AIM OF THE EXERCISE:
Only the lines from the one with "Nothing to do in a first version." to the end of the data below should be given again, exactly as written.

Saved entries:
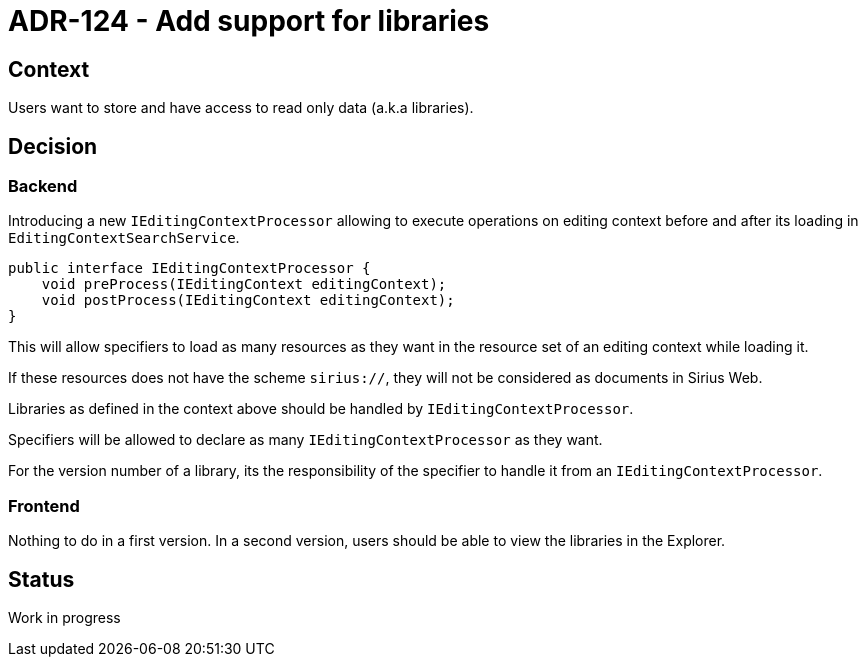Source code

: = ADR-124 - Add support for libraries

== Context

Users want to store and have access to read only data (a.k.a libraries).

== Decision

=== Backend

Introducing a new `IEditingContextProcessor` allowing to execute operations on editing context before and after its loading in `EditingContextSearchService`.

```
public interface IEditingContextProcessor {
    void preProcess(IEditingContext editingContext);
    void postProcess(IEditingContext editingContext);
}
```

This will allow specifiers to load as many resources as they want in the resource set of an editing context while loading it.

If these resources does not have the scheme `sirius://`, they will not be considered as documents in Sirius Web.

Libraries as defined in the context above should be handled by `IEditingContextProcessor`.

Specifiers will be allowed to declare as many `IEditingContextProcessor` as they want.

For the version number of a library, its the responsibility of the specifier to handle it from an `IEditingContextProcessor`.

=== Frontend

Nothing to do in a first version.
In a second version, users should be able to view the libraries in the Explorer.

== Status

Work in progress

ANSWER AREA:
Nothing to do in a first version.
In a second version, users should be able to view the libraries in the Explorer.

== Status

Work in progress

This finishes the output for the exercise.